Some of the scholars are of the view that he should complete the (current) prayer that he is praying, and then do the missed prayer, and he does not have to repeat the current prayer. This is the view of al-Shaafa’i, as stated in al-Majmoo’, 3/70. This was also the view favoured by Shaykh Ibn ‘Uthaymeen (may Allaah have mercy on him). (Majmoo’ Fataawa Ibn ‘Uthaymeen, 12/221). But the first opinion is more on the safe side.
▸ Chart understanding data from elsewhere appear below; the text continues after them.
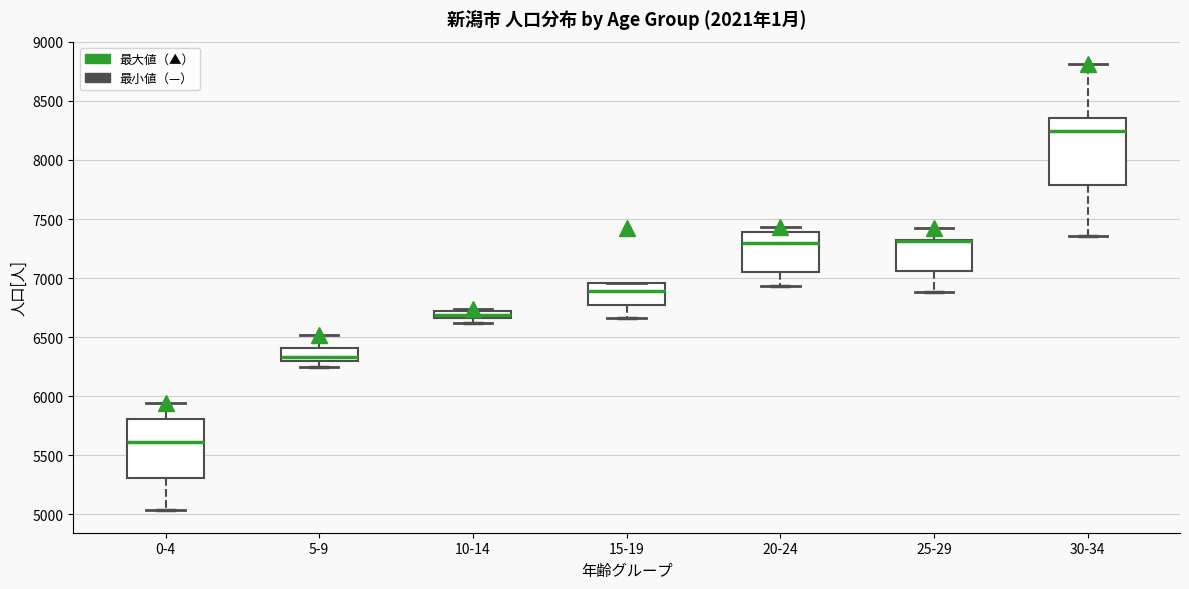

Which box is the tallest, from its lower edge to its upper edge?

30-34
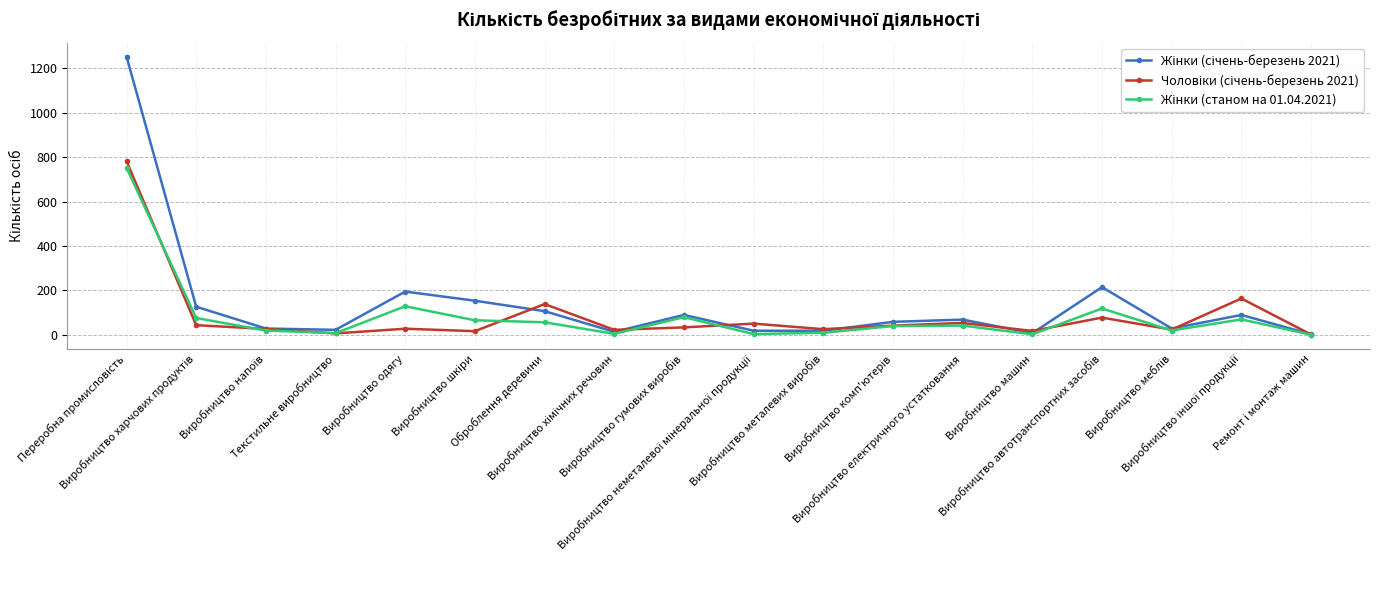

How many lines are shown in the chart?

3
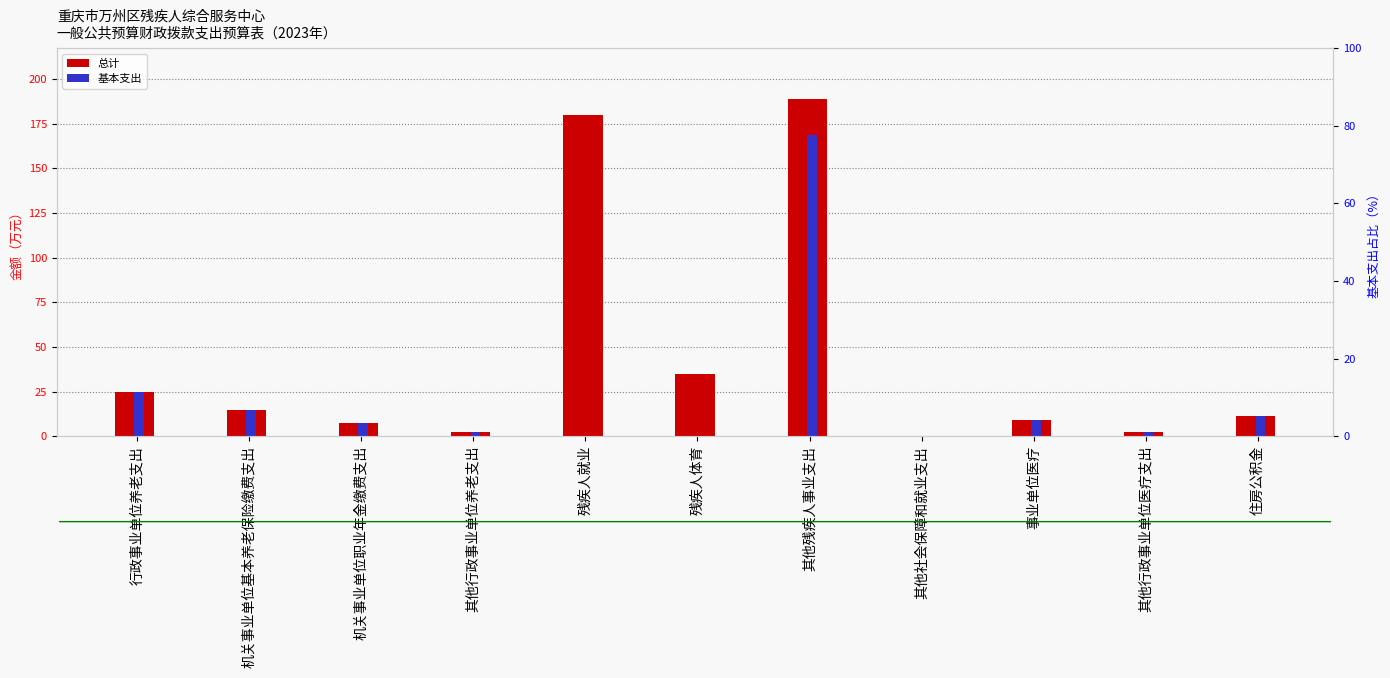

What is the spread (max minus min) of values at 残疾人就业?

180.0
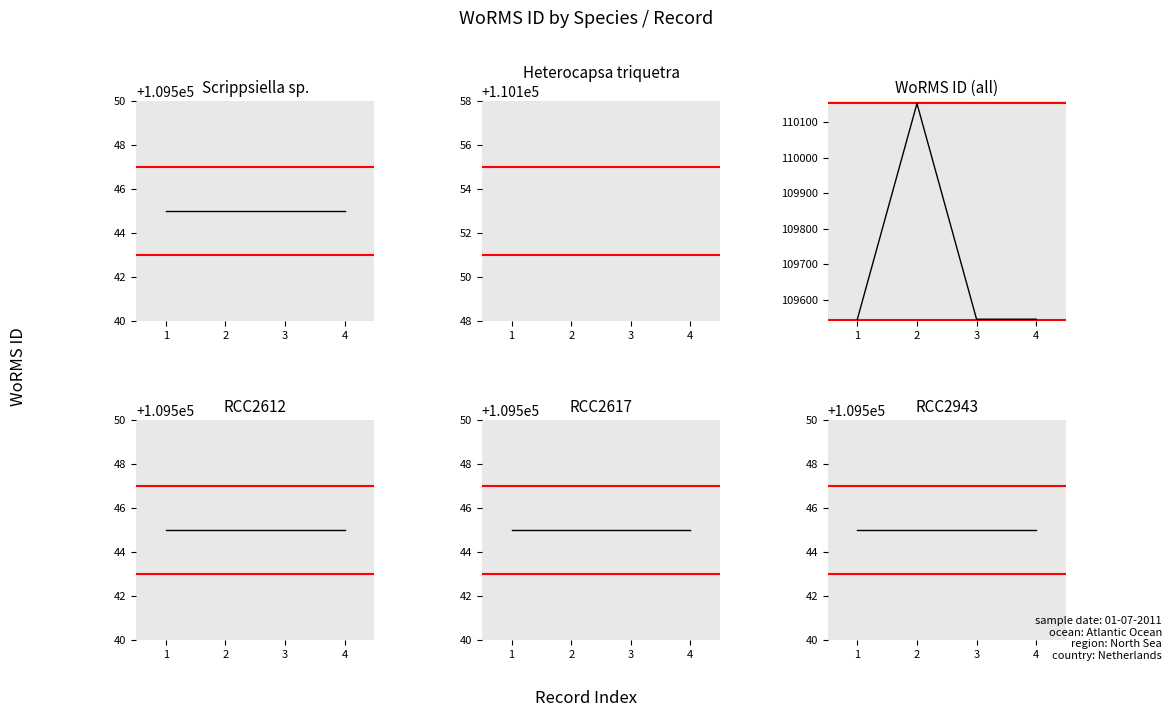

True or false: Heterocapsa triquetra has a value of 60191 at 1.

False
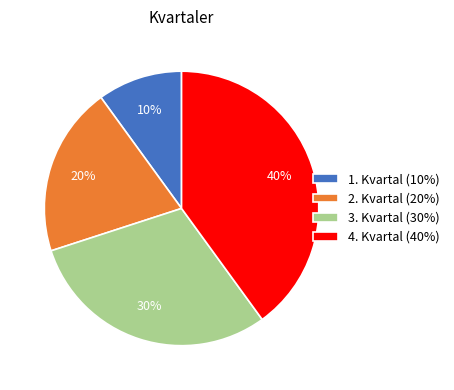

How many slices are in this pie chart?

4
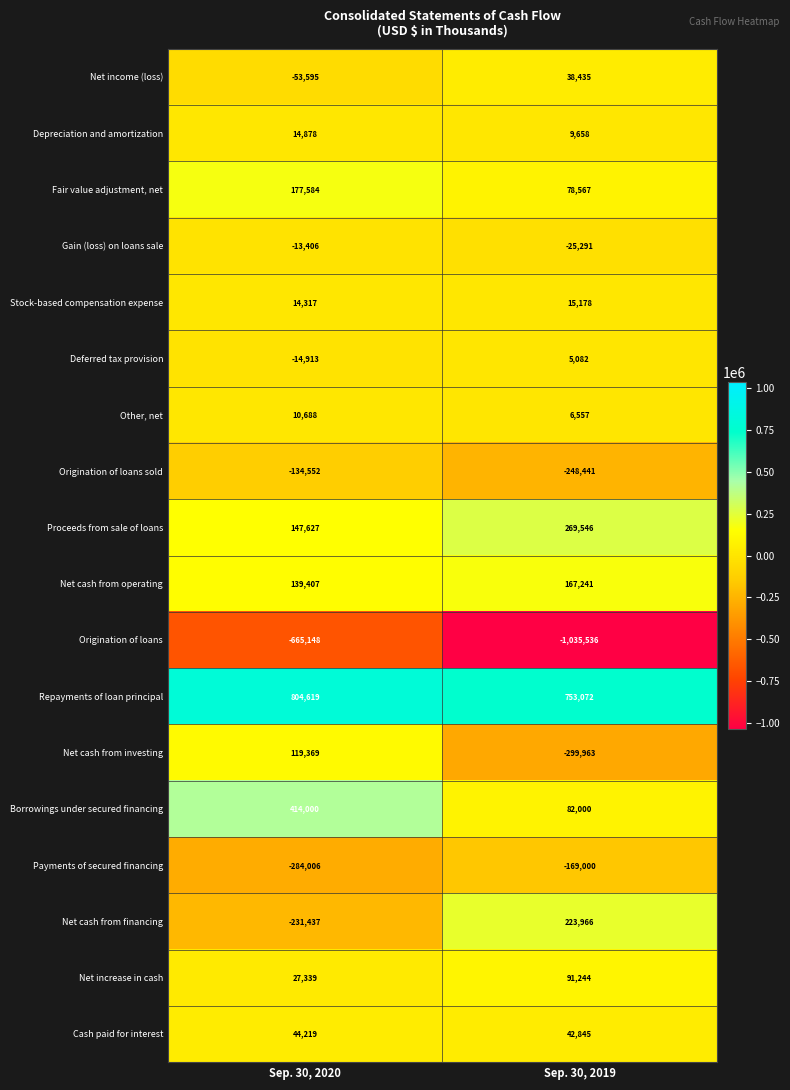

What is the smallest value displayed?

-1035536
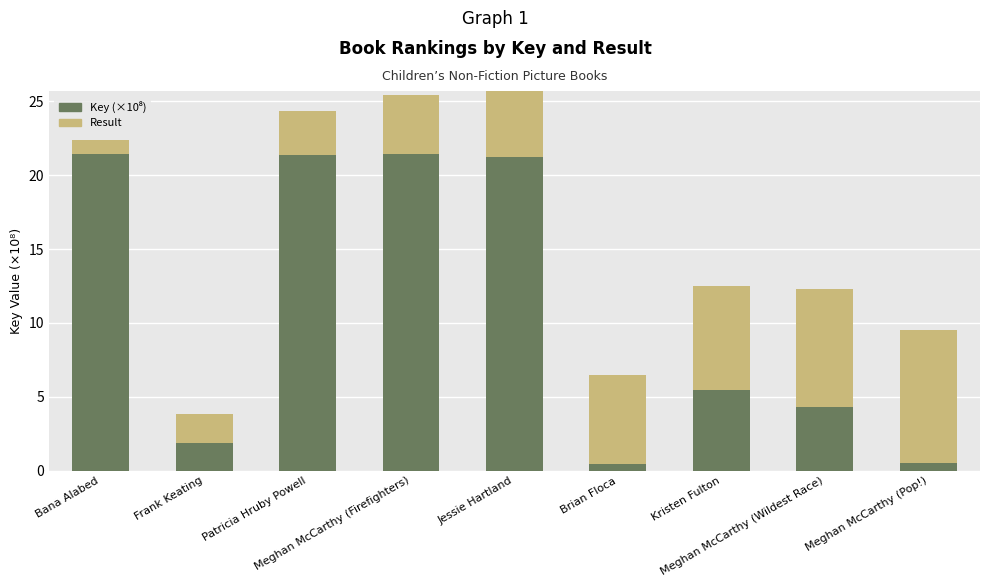

What is the maximum value for Key (×10⁸)?

21.4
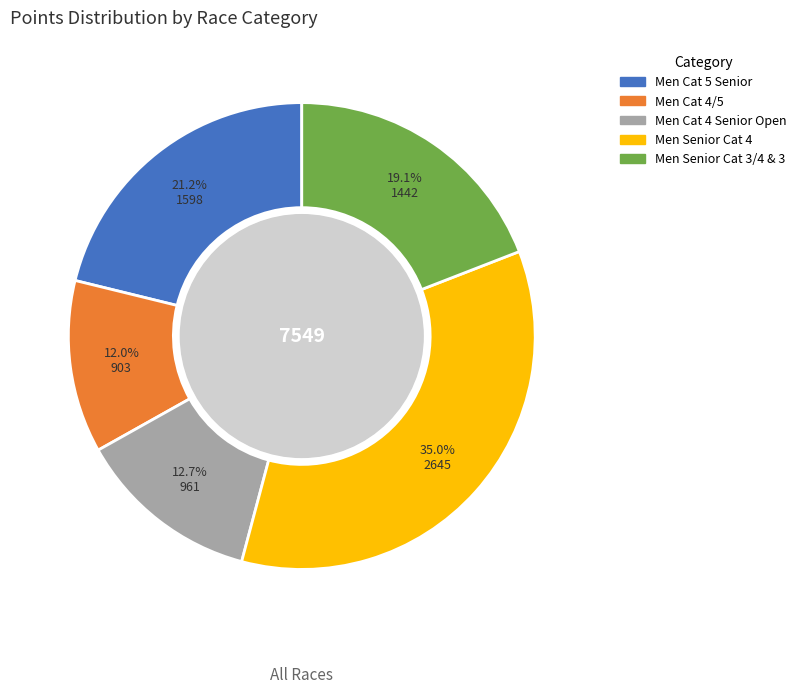

How many slices are in this pie chart?

5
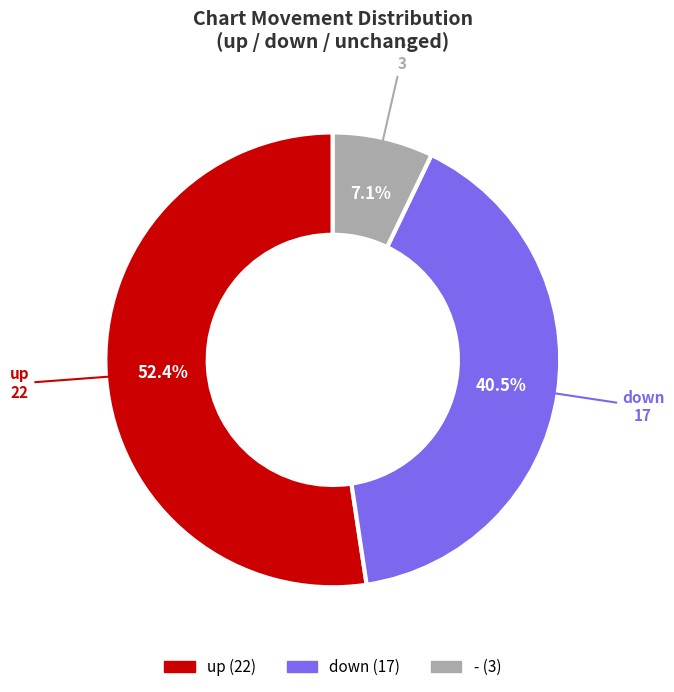

Combined, do up and - account for over 50%?

Yes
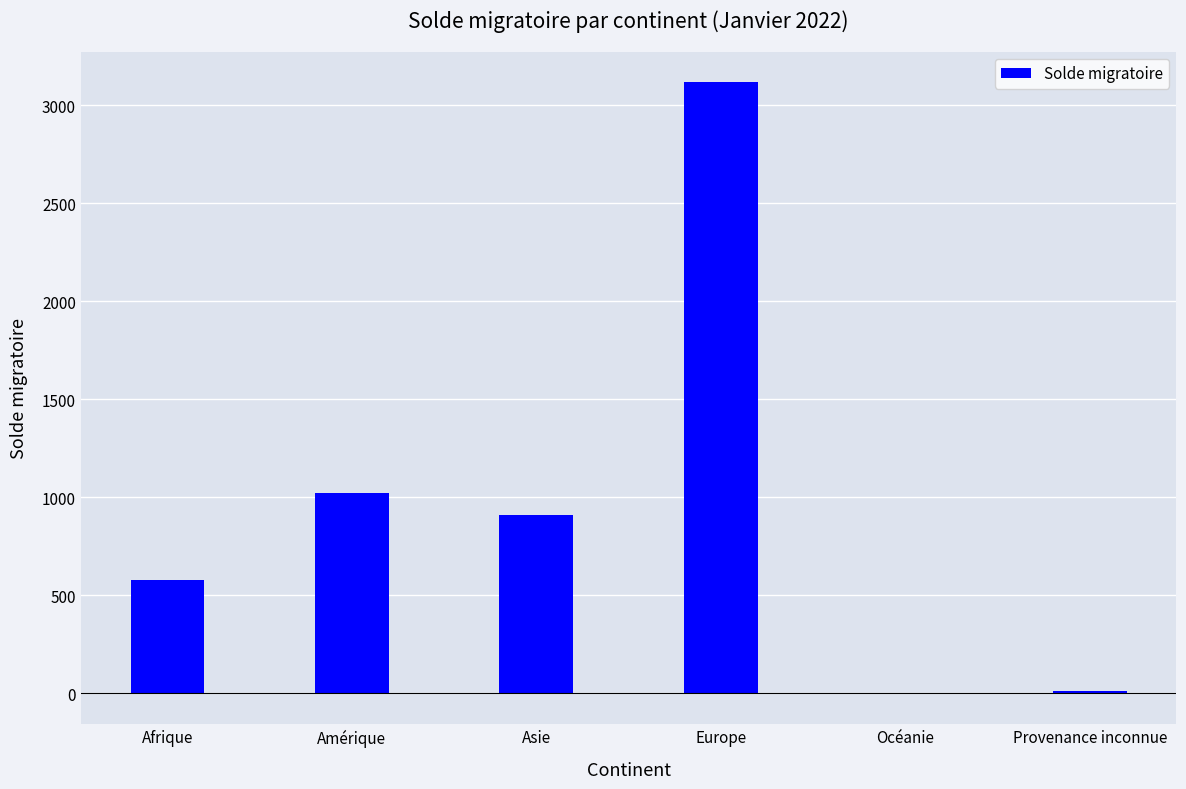

The value at Asie is 907. True or false?

True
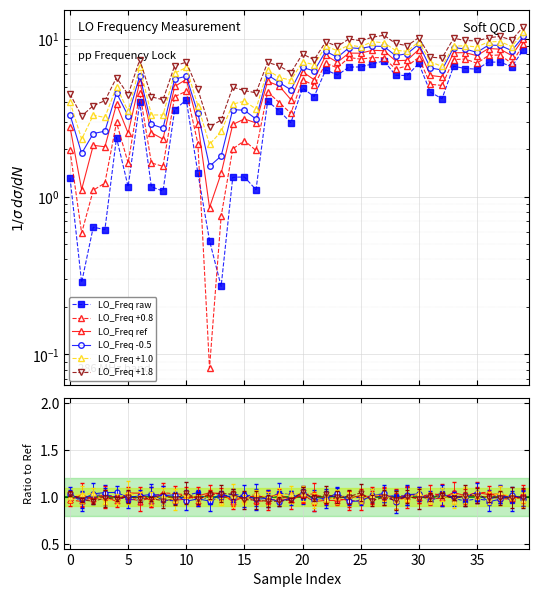

The value of LO_Freq +1.8 at 5 is 0.4. True or false?

False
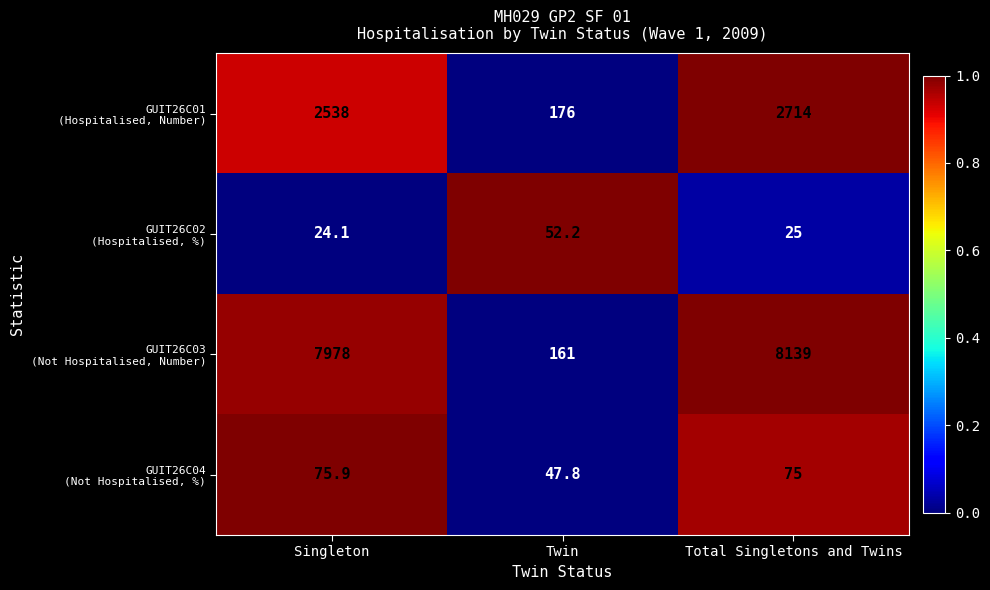

Which category has the highest value across all series?

Total Singletons and Twins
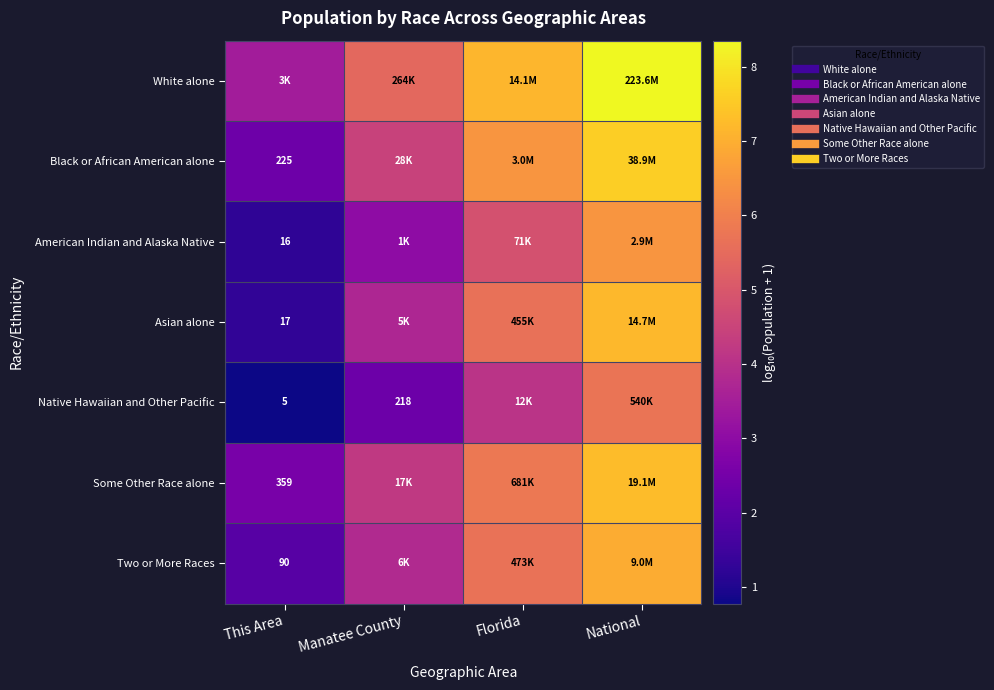

Is the value of Asian alone at Florida greater than the value of Two or More Races at Manatee County?

Yes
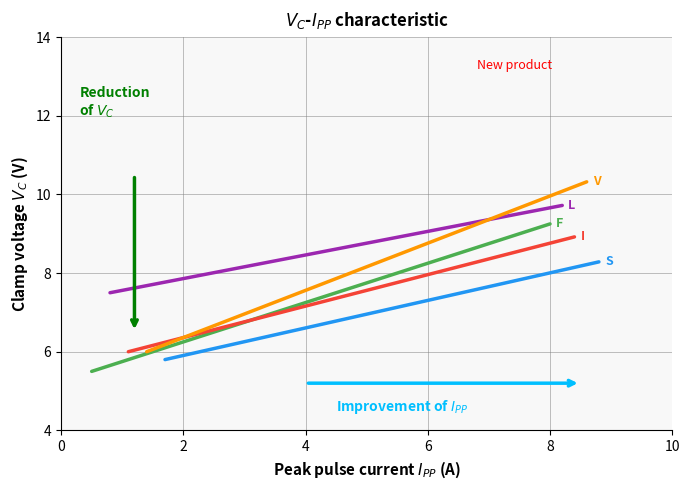

True or false: L has a value of 4.4 at 0.

False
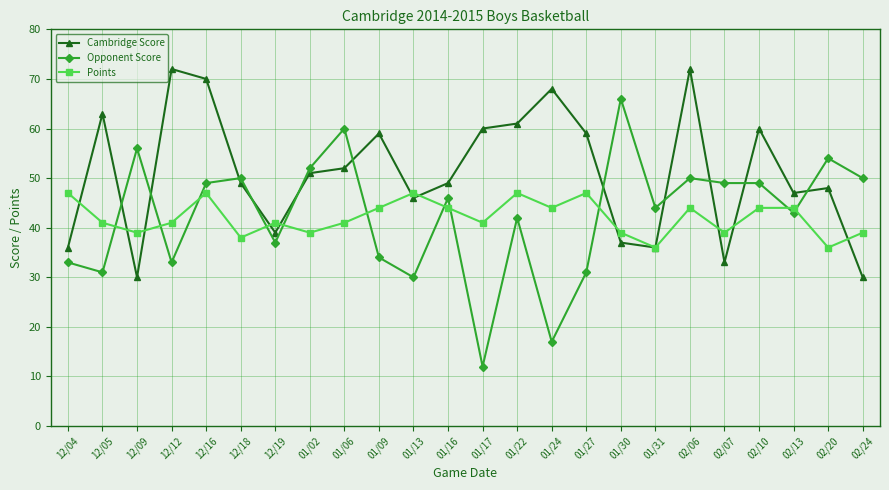

True or false: Opponent Score has a value of 77 at 02/24.

False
3 – The questioner says that he did not pray Fajr because he was sick
What he did was not correct, because sickness is not an excuse to delay the prayer until the time for prayer is over. Rather what the Muslim must do is to offer the prayer on time. If he is sick, he should pray as best he can, for Allaah does not burden a soul beyond what it is able to bear. If he is unable to stand, then he may pray sitting down. If he is unable to sit, then he may pray lying on his side. If he is unable to do wudoo’, then he should do tayammum. If there is some impurity on his body and he is unable to remove it, then he should pray as he is, and so on. It is not permissible for him to delay the prayer until the time for it is over because he is unable to purify himself or remove the impurity. Rather he should pray as best he can and do as much of the obligatory actions of prayer as he is able, and he is relieved of the obligation to do the things that he is unable to do. See the essay Ahkaam Salaat al-Mareed wa Tahaaratuhu by Shaykh Ibn Baaz.